(EXERCISE MATERIAL)

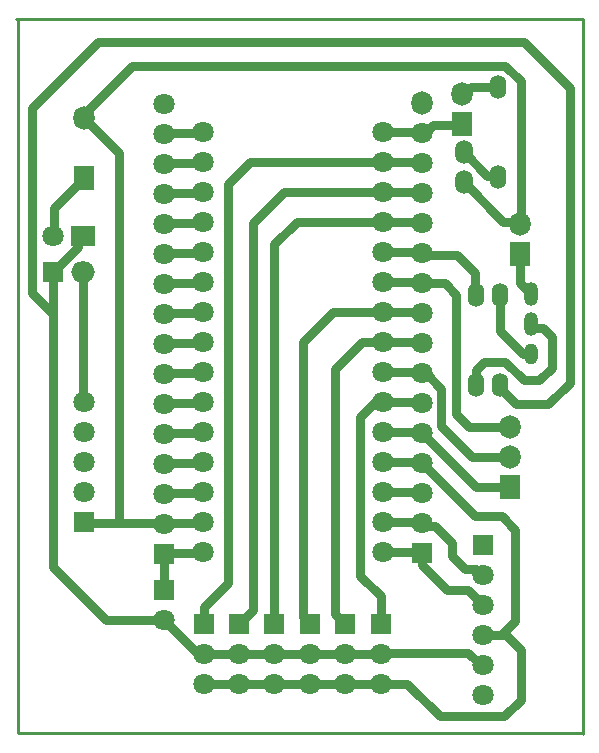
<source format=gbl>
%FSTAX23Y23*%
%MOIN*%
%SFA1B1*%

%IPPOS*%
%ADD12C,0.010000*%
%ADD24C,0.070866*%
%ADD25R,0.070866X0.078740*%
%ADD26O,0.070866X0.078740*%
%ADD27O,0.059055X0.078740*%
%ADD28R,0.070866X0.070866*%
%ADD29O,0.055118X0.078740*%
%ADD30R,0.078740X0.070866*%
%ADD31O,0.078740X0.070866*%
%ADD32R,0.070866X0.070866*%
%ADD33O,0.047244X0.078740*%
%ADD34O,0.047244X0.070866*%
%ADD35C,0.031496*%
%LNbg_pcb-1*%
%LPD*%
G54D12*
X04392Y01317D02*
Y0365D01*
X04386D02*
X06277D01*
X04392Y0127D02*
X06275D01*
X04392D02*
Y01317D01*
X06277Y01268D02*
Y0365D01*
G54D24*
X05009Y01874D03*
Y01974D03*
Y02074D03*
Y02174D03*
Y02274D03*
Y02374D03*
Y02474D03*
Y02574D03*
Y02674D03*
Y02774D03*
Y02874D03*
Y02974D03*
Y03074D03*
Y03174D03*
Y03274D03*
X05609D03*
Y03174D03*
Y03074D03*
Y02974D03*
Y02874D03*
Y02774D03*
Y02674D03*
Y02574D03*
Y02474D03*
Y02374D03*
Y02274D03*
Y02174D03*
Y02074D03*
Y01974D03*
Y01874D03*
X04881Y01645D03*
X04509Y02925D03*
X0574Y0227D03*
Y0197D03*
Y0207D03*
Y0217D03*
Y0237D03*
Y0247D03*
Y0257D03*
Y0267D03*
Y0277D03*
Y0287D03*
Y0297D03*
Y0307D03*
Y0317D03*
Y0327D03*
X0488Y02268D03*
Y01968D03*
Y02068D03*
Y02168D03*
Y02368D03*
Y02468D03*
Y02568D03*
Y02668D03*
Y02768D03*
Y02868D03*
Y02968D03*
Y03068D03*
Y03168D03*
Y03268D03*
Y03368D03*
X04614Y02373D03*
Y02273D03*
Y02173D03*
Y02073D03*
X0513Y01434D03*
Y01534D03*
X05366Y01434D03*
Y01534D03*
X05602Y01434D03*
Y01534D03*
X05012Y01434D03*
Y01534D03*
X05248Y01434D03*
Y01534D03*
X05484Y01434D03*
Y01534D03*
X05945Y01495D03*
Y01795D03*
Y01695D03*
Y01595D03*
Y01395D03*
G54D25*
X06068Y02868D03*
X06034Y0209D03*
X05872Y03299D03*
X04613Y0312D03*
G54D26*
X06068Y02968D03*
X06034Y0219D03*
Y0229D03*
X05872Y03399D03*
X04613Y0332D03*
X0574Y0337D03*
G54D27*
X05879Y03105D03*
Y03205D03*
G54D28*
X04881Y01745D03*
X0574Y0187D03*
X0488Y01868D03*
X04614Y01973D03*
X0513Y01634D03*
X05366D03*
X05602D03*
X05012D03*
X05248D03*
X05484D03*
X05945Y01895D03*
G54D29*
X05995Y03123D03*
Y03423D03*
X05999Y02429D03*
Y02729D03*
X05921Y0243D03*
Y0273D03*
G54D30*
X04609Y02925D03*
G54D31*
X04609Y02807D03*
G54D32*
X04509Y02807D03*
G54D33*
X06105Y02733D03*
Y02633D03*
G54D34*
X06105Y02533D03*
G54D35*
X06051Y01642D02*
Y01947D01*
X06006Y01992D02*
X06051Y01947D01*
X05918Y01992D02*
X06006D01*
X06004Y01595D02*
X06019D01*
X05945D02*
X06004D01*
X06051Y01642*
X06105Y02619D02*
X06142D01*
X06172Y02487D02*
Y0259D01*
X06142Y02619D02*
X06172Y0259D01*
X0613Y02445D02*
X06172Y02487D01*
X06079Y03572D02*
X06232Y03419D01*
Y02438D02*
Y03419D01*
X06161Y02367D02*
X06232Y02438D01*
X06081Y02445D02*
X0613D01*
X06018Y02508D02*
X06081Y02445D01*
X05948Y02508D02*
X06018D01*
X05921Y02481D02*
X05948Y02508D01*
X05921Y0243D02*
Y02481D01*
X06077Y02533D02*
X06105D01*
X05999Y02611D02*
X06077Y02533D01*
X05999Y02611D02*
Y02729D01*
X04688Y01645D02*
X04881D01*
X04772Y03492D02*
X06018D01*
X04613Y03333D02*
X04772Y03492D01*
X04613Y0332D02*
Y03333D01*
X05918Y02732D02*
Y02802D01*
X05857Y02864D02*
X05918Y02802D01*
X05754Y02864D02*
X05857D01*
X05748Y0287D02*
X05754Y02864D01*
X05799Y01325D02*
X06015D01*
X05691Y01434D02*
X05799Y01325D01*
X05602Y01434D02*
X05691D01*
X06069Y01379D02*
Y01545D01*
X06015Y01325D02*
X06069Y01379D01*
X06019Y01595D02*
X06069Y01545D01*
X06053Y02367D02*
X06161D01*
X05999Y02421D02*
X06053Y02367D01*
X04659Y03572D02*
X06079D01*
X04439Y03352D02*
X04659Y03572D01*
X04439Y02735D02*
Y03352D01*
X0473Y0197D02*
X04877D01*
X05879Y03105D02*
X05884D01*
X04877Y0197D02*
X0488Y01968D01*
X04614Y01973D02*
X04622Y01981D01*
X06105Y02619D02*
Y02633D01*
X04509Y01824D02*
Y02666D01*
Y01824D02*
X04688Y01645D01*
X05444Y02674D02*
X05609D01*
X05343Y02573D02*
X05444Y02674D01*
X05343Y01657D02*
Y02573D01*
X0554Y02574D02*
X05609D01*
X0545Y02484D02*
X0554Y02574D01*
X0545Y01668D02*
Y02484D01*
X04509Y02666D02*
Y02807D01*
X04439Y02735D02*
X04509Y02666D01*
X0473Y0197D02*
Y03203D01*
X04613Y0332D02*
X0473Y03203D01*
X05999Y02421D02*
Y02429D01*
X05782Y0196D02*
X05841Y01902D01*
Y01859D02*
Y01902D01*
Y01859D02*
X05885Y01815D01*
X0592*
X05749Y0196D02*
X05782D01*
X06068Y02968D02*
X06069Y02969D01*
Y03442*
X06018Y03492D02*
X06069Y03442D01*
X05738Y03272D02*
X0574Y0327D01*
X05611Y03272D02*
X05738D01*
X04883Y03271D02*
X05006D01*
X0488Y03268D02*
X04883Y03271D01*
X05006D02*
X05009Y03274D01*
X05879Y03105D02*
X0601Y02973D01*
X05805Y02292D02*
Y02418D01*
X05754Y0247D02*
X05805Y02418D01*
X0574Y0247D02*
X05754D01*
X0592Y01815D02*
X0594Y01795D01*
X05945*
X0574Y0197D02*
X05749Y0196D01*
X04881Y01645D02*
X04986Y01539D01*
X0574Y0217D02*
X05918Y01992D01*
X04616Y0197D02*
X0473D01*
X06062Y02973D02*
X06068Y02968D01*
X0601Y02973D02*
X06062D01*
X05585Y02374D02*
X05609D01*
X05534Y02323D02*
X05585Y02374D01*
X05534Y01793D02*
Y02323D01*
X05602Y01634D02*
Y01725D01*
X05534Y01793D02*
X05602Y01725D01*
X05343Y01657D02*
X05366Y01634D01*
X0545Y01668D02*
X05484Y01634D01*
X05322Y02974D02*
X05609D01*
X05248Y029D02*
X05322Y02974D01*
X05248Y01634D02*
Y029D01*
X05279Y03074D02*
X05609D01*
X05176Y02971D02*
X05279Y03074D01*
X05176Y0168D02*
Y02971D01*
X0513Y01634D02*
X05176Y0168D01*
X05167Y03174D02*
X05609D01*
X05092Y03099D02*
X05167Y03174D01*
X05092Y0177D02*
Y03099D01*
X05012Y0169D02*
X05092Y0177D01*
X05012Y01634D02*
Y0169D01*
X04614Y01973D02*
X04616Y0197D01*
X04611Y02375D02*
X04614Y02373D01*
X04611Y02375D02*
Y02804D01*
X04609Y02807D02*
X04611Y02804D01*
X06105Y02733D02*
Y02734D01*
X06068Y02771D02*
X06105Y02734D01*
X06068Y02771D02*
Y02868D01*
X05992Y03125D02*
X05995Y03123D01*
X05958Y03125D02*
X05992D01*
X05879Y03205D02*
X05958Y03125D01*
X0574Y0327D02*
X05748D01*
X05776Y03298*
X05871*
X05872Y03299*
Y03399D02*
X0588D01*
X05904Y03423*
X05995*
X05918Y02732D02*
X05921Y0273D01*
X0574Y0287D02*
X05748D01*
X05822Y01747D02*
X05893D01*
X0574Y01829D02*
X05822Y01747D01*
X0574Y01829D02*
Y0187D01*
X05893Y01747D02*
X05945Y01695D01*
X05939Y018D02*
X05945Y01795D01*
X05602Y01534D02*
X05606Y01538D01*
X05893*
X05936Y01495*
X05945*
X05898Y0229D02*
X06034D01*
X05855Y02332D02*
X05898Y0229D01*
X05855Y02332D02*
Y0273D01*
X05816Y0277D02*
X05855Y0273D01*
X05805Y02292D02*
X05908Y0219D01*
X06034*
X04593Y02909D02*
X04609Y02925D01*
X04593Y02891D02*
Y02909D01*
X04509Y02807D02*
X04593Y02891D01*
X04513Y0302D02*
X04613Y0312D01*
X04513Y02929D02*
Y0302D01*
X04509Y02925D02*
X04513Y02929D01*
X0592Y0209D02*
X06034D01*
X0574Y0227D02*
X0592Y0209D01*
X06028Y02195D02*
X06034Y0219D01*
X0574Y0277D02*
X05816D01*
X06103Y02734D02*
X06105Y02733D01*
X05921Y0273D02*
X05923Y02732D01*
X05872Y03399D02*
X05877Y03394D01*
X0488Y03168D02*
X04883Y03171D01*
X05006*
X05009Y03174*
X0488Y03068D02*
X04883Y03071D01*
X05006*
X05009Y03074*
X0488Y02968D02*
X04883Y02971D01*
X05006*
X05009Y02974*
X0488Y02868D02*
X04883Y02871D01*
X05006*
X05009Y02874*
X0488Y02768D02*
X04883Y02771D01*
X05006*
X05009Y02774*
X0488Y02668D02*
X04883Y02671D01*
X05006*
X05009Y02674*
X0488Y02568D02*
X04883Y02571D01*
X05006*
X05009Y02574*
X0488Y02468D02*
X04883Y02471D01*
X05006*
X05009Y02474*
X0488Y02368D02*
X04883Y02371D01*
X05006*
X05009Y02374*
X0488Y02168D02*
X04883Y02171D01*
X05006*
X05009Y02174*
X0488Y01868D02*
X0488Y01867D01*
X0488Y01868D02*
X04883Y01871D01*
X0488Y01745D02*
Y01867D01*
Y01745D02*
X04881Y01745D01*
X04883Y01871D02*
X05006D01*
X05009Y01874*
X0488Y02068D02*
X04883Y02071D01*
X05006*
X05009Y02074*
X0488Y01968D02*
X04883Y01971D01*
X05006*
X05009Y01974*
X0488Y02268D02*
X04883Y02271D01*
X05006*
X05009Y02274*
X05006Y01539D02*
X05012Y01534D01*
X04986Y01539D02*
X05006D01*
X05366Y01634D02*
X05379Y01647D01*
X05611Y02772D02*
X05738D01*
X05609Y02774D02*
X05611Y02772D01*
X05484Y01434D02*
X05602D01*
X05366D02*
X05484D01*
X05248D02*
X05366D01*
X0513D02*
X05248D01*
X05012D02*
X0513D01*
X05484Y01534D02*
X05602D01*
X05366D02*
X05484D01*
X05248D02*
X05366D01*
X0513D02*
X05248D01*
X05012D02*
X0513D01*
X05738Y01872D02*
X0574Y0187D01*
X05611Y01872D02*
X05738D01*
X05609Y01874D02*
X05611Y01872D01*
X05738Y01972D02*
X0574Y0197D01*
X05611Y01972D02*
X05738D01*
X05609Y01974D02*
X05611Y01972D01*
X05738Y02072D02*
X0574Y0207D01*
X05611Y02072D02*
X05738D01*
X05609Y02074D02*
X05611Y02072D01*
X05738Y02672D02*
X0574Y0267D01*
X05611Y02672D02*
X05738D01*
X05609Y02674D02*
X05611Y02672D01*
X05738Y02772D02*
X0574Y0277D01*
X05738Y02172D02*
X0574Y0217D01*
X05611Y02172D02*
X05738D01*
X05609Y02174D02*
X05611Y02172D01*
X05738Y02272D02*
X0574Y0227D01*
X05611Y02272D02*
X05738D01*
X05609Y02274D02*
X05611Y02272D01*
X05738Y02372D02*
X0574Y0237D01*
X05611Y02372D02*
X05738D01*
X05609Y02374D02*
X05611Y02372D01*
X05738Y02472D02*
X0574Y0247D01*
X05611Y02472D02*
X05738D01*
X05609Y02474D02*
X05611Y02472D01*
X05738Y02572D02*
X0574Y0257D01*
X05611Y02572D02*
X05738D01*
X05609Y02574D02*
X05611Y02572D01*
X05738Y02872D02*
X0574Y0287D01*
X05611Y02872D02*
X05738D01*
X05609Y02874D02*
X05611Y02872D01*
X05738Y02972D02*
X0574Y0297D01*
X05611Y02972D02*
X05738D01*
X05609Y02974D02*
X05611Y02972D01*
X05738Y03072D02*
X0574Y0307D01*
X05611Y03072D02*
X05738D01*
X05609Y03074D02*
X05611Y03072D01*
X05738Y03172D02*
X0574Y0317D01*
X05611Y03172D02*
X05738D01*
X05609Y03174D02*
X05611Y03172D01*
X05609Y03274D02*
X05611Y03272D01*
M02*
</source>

(End EXERCISE MATERIAL)

PROMPT: Look through the data above and return exactly the lines from the one that contains "X04883Y02371D01*" to the one that contains "X0488Y02068D02*", inclusive, with nothing else.

YOUR SOLUTION:
X04883Y02371D01*
X05006*
X05009Y02374*
X0488Y02168D02*
X04883Y02171D01*
X05006*
X05009Y02174*
X0488Y01868D02*
X0488Y01867D01*
X0488Y01868D02*
X04883Y01871D01*
X0488Y01745D02*
Y01867D01*
Y01745D02*
X04881Y01745D01*
X04883Y01871D02*
X05006D01*
X05009Y01874*
X0488Y02068D02*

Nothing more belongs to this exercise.